WRITTEN TASK:
Start with the line containing "1） 差額保管費 j を算入する場合：" and write out each line through the end of the listing, exactly as given.
BEGIN RECORD SET
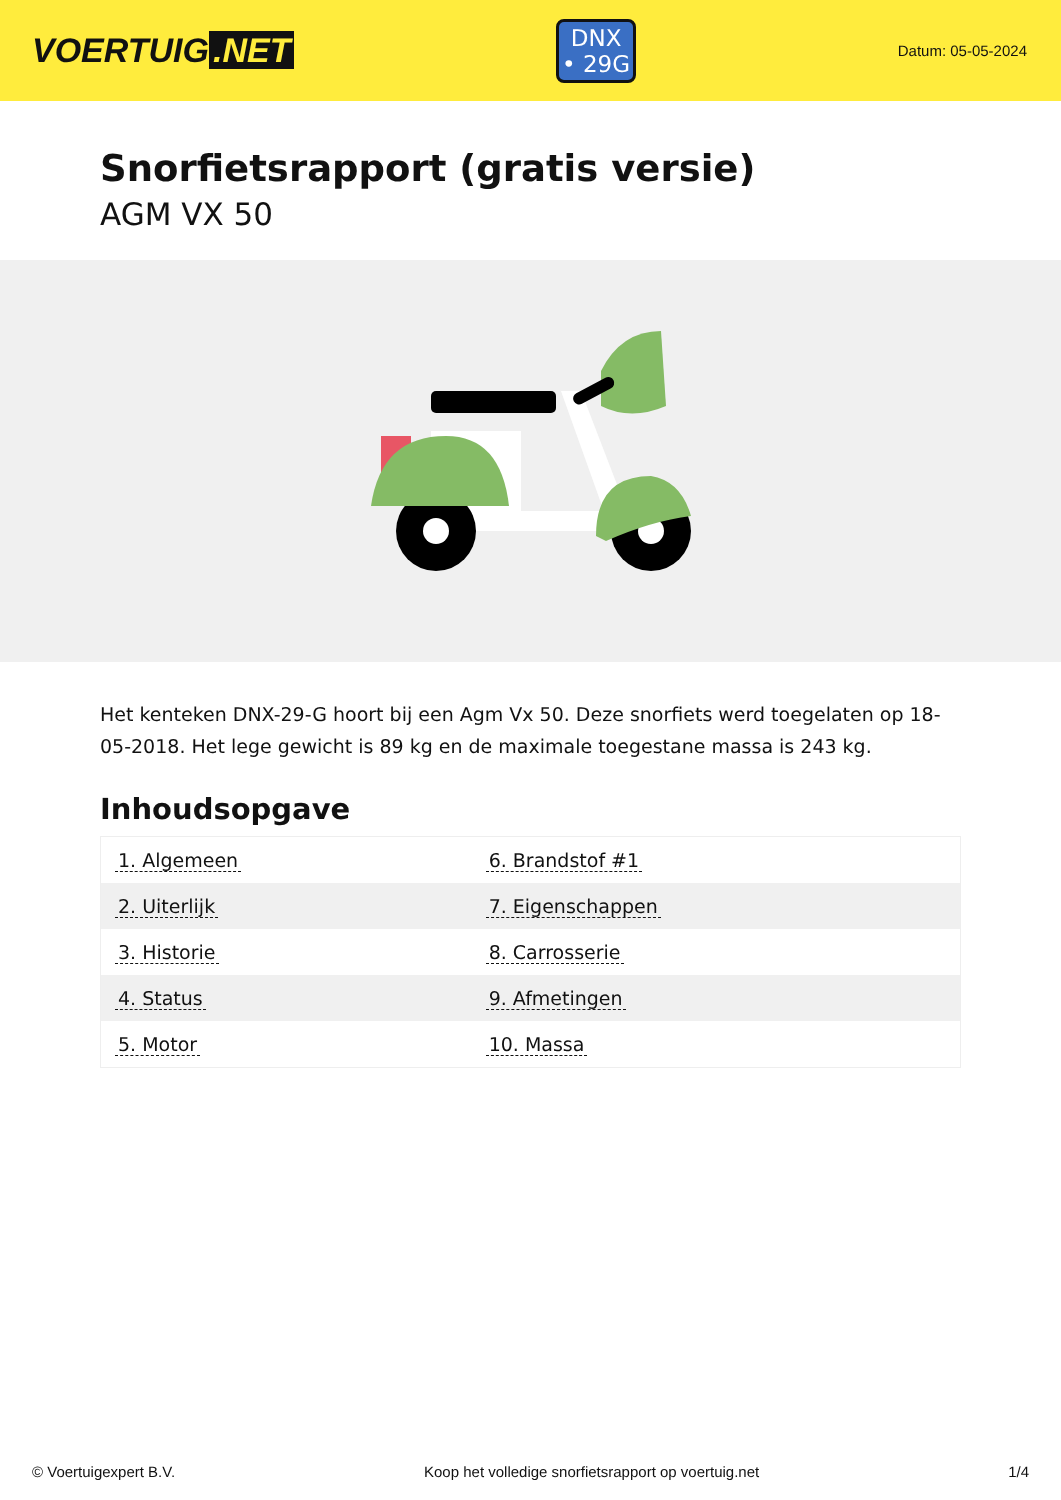VOERTUIG.NET
DNX
• 29G
Datum: 05-05-2024
Snorfietsrapport (gratis versie)
AGM VX 50
Het kenteken DNX-29-G hoort bij een Agm Vx 50. Deze snorfiets werd toegelaten op 18-05-2018. Het lege gewicht is 89 kg en de maximale toegestane massa is 243 kg.
Inhoudsopgave
| 1. Algemeen | 6. Brandstof #1 |
| 2. Uiterlijk | 7. Eigenschappen |
| 3. Historie | 8. Carrosserie |
| 4. Status | 9. Afmetingen |
| 5. Motor | 10. Massa |
© Voertuigexpert B.V. Koop het volledige snorfietsrapport op voertuig.net 1/4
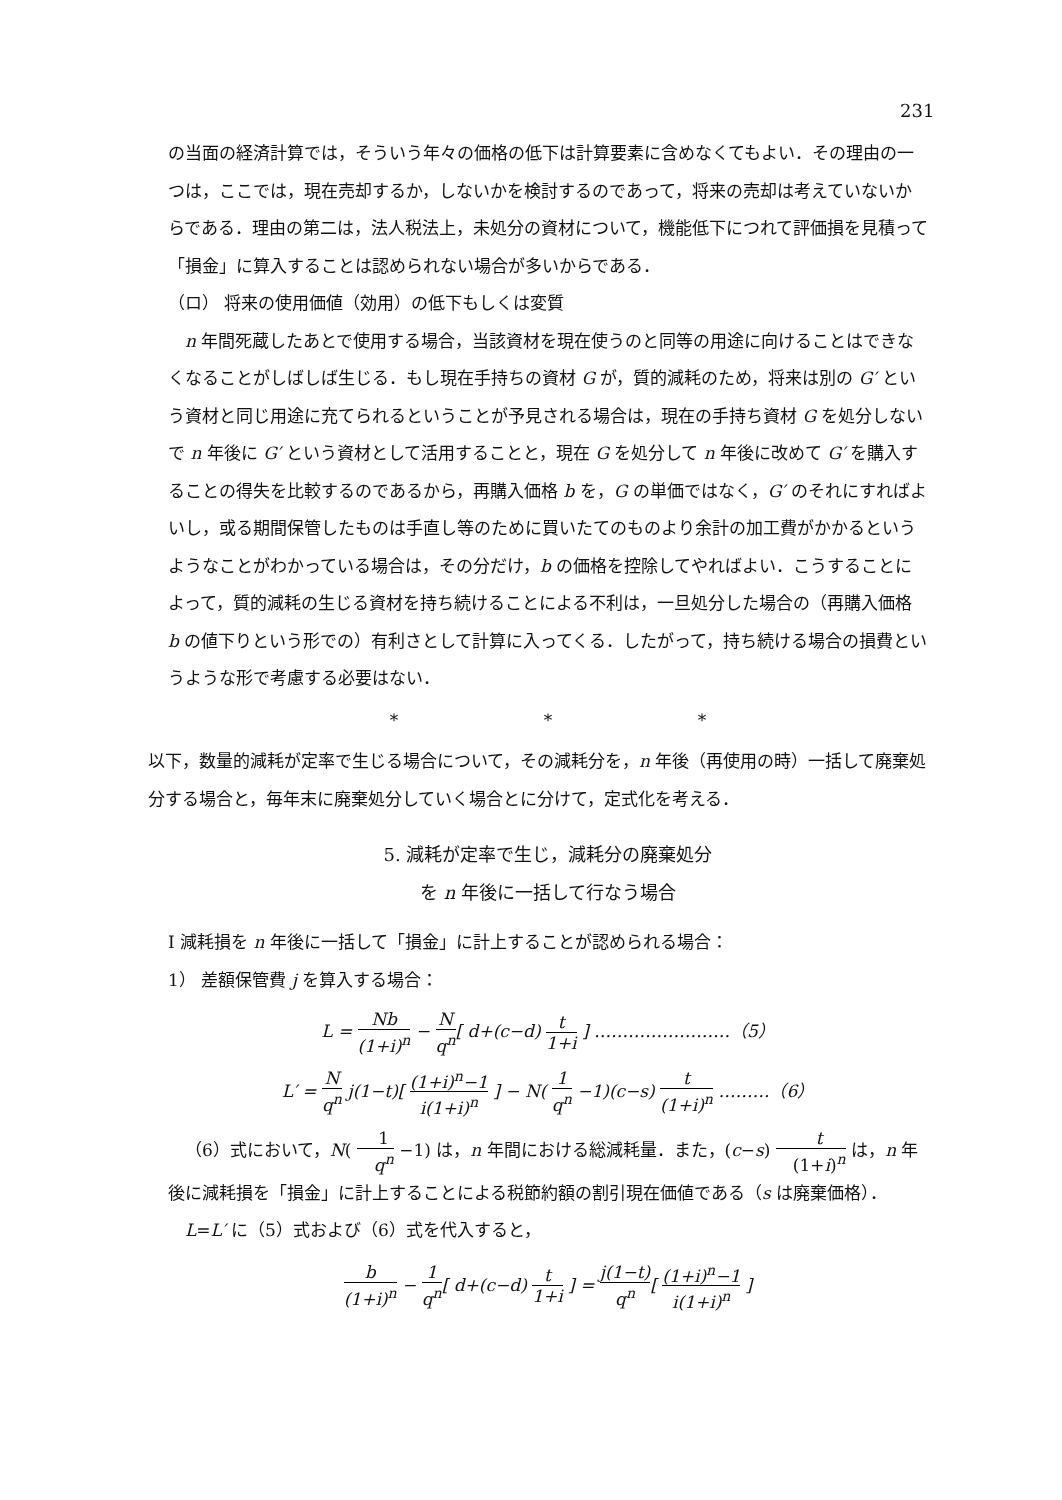231
の当面の経済計算では，そういう年々の価格の低下は計算要素に含めなくてもよい．その理由の一つは，ここでは，現在売却するか，しないかを検討するのであって，将来の売却は考えていないからである．理由の第二は，法人税法上，未処分の資材について，機能低下につれて評価損を見積って「損金」に算入することは認められない場合が多いからである．
（ロ） 将来の使用価値（効用）の低下もしくは変質
n 年間死蔵したあとで使用する場合，当該資材を現在使うのと同等の用途に向けることはできなくなることがしばしば生じる．もし現在手持ちの資材 G が，質的減耗のため，将来は別の G′ という資材と同じ用途に充てられるということが予見される場合は，現在の手持ち資材 G を処分しないで n 年後に G′ という資材として活用することと，現在 G を処分して n 年後に改めて G′ を購入することの得失を比較するのであるから，再購入価格 b を，G の単価ではなく，G′ のそれにすればよいし，或る期間保管したものは手直し等のために買いたてのものより余計の加工費がかかるというようなことがわかっている場合は，その分だけ，b の価格を控除してやればよい．こうすることによって，質的減耗の生じる資材を持ち続けることによる不利は，一旦処分した場合の（再購入価格 b の値下りという形での）有利さとして計算に入ってくる．したがって，持ち続ける場合の損費というような形で考慮する必要はない．
* * *
以下，数量的減耗が定率で生じる場合について，その減耗分を，n 年後（再使用の時）一括して廃棄処分する場合と，毎年末に廃棄処分していく場合とに分けて，定式化を考える．
5. 減耗が定率で生じ，減耗分の廃棄処分
を n 年後に一括して行なう場合
I 減耗損を n 年後に一括して「損金」に計上することが認められる場合：
1） 差額保管費 j を算入する場合：
L = Nb (1+i)<sup>n</sup> − N q<sup>n</sup>[ d+(c−d) t 1+i ] ……………………（5）
L′ = N q<sup>n</sup> j(1−t)[ (1+i)<sup>n</sup>−1 i(1+i)<sup>n</sup> ] − N( 1 q<sup>n</sup> −1)(c−s) t (1+i)<sup>n</sup> ………（6）
（6）式において，N( 1 q<sup>n</sup> −1) は，n 年間における総減耗量．また，(c−s) t (1+i)<sup>n</sup> は，n 年後に減耗損を「損金」に計上することによる税節約額の割引現在価値である（s は廃棄価格）．
L=L′ に（5）式および（6）式を代入すると，
b (1+i)<sup>n</sup> − 1 q<sup>n</sup>[ d+(c−d) t 1+i ] = j(1−t) q<sup>n</sup>[ (1+i)<sup>n</sup>−1 i(1+i)<sup>n</sup> ]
END RECORD SET
RESULT OF THIS TASK:
1） 差額保管費 j を算入する場合：
L = Nb (1+i)<sup>n</sup> − N q<sup>n</sup>[ d+(c−d) t 1+i ] ……………………（5）
L′ = N q<sup>n</sup> j(1−t)[ (1+i)<sup>n</sup>−1 i(1+i)<sup>n</sup> ] − N( 1 q<sup>n</sup> −1)(c−s) t (1+i)<sup>n</sup> ………（6）
（6）式において，N( 1 q<sup>n</sup> −1) は，n 年間における総減耗量．また，(c−s) t (1+i)<sup>n</sup> は，n 年後に減耗損を「損金」に計上することによる税節約額の割引現在価値である（s は廃棄価格）．
L=L′ に（5）式および（6）式を代入すると，
b (1+i)<sup>n</sup> − 1 q<sup>n</sup>[ d+(c−d) t 1+i ] = j(1−t) q<sup>n</sup>[ (1+i)<sup>n</sup>−1 i(1+i)<sup>n</sup> ]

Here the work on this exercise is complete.